Task statement
Everything from the line holding "Une nouvelle levée de fonds pour" through the last line below must be repeated exactly, and nothing else.

Records for processing
++++++

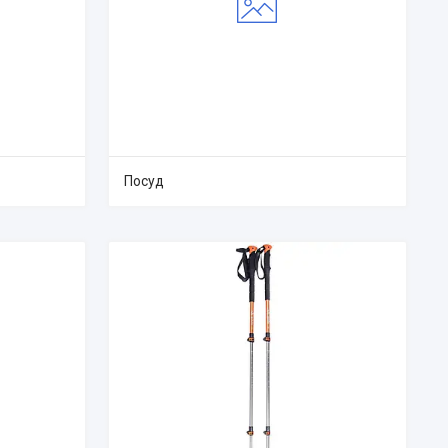
Посуд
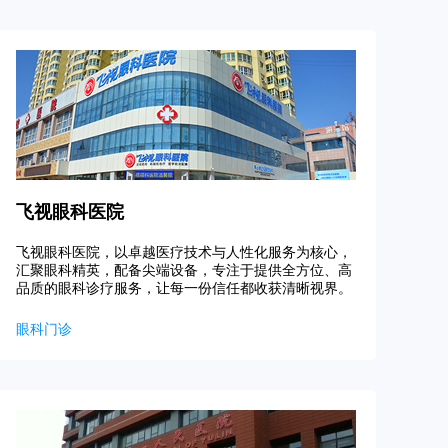
飞视眼科医院
飞视眼科医院，以卓越医疗技术与人性化服务为核心，
汇聚眼科精英，配备尖端设备，专注于提供全方位、高
品质的眼科诊疗服务，让每一份信任都收获清晰视界。
眼科门诊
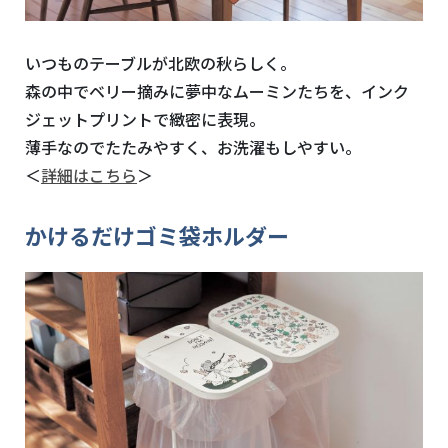
いつものテーブルが北欧の秋らしく。
森の中でベリー摘みに夢中なムーミンたちを、インク
ジェットプリントで緻密に表現。
薄手なのでたたみやすく、お洗濯もしやすい。
＜
詳細はこちら
＞
かけるだけゴミ袋ホルダー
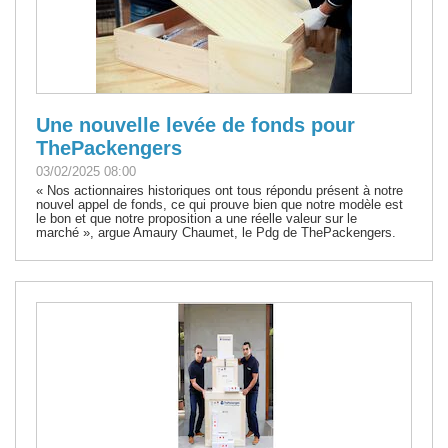
Une nouvelle levée de fonds pour
ThePackengers
03/02/2025 08:00
« Nos actionnaires historiques ont tous répondu présent à notre
nouvel appel de fonds, ce qui prouve bien que notre modèle est
le bon et que notre proposition a une réelle valeur sur le
marché », argue Amaury Chaumet, le Pdg de ThePackengers.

++++++

Reply to the exercise
Une nouvelle levée de fonds pour
ThePackengers
03/02/2025 08:00
« Nos actionnaires historiques ont tous répondu présent à notre
nouvel appel de fonds, ce qui prouve bien que notre modèle est
le bon et que notre proposition a une réelle valeur sur le
marché », argue Amaury Chaumet, le Pdg de ThePackengers.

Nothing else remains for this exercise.